Similar to this is the declaration of R. Moses ben Maimón.  “For that influence, which flows from the Deity to the actual production of abstract intelligences flows also from the intelligences to their production from each other in succession,” &c.

How much trouble would Mr. Oxlee have saved himself, had he in sober earnest asked his own mind, what he meant by emanation; and whether he could attach any intelligible meaning to the term at all as applied to spirit.

Ib. .

Thus having, by variety of proofs, demonstrated the fecundity of the Godhead, in that all spiritualities, of whatever gradation, have originated essentially and substantially from it, like streams from their fountain; I avail myself of this as another sound argument, that in the sameness of the divine essence subsists a plurality of Persons.

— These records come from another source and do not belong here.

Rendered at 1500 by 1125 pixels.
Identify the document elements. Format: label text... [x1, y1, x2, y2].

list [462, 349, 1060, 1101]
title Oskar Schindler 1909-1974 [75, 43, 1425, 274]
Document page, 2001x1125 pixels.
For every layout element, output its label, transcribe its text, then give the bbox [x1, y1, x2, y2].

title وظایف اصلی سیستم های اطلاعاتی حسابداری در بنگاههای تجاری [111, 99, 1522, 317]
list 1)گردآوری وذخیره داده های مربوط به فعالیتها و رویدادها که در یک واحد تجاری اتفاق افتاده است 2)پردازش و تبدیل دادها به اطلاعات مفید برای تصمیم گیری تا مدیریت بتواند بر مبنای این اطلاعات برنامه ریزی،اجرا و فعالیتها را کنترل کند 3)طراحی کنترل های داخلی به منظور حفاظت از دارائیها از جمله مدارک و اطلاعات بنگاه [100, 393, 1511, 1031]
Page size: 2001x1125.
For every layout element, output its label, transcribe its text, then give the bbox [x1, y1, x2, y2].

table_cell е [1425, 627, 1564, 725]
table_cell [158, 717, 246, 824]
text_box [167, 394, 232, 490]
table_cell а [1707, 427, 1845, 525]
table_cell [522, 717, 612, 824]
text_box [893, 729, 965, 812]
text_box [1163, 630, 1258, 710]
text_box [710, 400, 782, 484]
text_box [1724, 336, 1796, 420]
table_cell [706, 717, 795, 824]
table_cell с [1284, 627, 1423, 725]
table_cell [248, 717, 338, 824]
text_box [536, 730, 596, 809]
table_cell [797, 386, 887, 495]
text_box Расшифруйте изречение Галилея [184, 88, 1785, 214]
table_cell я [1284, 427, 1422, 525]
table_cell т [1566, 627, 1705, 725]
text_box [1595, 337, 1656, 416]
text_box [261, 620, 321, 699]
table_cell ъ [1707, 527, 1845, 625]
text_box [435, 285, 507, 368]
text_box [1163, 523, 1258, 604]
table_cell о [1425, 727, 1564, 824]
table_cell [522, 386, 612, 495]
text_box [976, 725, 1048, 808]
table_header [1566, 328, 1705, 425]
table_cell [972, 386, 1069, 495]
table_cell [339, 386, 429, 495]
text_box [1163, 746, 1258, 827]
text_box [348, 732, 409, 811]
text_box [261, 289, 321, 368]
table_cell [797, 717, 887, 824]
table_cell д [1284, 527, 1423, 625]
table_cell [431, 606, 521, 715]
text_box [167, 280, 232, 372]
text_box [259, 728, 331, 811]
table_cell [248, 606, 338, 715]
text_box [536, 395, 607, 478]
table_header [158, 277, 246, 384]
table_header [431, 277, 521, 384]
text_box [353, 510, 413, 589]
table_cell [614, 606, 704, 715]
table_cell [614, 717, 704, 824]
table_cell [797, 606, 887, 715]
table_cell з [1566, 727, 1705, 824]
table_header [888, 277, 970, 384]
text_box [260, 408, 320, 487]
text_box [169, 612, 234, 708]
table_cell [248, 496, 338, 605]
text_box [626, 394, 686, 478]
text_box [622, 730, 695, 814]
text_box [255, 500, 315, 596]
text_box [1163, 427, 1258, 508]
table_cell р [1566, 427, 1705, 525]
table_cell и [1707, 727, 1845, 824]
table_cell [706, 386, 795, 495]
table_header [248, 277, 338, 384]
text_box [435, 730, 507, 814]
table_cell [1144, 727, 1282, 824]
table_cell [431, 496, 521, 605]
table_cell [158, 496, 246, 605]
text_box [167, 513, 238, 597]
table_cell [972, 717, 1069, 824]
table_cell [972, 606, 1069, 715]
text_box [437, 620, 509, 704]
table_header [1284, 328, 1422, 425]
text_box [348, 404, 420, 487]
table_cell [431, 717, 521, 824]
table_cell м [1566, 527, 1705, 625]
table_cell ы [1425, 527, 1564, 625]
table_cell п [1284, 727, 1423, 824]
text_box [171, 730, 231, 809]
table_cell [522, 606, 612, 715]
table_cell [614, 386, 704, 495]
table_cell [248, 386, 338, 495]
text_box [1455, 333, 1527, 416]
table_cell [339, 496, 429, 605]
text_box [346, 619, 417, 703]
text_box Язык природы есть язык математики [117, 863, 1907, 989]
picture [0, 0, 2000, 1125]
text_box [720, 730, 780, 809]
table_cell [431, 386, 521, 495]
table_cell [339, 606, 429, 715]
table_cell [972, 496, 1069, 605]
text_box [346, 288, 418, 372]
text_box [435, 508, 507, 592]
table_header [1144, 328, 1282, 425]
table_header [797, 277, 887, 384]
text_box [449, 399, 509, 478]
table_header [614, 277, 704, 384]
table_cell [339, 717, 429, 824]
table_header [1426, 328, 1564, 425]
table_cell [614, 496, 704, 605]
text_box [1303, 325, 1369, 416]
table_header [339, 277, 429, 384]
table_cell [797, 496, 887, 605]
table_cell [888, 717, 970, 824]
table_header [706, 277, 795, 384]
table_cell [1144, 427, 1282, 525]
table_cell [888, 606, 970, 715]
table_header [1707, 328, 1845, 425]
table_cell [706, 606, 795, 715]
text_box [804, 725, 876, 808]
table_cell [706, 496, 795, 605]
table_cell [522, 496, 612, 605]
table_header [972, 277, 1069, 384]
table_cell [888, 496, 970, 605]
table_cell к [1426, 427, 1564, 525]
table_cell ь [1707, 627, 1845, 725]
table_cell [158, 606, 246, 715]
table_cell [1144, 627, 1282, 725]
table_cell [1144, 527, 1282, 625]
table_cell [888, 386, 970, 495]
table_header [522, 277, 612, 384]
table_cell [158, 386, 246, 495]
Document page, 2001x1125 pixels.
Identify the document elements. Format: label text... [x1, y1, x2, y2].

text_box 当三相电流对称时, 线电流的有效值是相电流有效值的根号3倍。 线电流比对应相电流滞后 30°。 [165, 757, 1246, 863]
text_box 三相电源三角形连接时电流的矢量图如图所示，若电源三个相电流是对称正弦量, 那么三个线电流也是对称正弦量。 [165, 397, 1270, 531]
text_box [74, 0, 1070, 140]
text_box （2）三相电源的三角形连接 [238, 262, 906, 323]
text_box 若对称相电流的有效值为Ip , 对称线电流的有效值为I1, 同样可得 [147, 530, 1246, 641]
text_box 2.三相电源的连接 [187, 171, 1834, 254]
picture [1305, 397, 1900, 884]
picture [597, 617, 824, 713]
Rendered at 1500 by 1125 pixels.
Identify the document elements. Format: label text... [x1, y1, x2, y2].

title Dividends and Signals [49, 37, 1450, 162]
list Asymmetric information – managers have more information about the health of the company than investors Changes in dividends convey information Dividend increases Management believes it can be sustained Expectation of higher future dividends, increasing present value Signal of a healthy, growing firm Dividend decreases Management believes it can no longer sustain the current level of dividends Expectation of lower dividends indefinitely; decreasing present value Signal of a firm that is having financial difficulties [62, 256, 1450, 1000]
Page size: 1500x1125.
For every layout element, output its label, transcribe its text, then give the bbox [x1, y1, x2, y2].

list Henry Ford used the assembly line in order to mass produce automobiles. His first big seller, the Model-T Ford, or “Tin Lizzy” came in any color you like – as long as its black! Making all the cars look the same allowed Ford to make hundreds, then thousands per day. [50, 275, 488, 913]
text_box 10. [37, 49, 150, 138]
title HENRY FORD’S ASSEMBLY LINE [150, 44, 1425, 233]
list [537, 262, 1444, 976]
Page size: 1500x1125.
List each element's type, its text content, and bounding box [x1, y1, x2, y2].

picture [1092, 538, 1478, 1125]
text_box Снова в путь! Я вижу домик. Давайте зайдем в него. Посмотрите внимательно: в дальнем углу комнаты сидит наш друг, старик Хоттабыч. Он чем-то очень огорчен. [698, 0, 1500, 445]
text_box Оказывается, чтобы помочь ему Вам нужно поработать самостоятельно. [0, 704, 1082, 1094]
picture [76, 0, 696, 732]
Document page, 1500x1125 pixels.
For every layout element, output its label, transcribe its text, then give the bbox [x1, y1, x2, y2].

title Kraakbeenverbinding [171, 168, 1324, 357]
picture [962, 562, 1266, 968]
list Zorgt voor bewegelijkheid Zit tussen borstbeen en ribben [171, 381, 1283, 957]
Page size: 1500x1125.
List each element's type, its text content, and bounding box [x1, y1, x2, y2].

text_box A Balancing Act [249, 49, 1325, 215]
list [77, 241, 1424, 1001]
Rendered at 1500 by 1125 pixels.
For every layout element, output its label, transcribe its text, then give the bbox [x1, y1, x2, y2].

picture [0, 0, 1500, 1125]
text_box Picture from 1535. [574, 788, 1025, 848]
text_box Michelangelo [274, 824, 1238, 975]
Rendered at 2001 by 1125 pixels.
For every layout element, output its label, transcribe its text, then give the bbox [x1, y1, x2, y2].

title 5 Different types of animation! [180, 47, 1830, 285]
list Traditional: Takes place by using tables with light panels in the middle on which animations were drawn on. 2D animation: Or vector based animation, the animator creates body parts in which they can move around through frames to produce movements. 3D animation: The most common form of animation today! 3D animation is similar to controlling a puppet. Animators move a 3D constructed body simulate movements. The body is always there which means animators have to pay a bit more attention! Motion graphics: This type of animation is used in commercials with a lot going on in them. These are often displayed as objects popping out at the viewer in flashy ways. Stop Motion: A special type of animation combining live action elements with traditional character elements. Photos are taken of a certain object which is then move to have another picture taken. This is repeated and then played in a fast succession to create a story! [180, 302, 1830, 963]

A plurality with a vengeance!  Why, this is the very scoff of a late Unitarian writer, ­only that he inverts the order.  Mr. Oxlee proves ten trillions of trillions in the Deity, in order to deduce ‘a fortiori’ the rationality of three:  the Unitarian from the Three pretends to deduce the equal rationality of as many thousands.

Ib. .

So, if without detriment to piety great things may be compared with small, I would contend, that every intelligency, descending by way of emanation or impartition from the Godhead, must needs be a personality of that Godhead, from which it has descended, only so vastly unequal to it in personal perfection, that it can form no part of its proper existency.

Is not this to all intents and purposes ascribing partibility to God?  Indeed it is the necessary consequence of the emanation scheme? ­Unequal! ­Aye, various ‘wicked’ personalities of the Godhead? ­How does this rhyme? ­Even as a metaphor, emanation is an ill-chosen term; for it applies only to fluids.  ‘Ramenta’, unravellings, threads, would be more germane.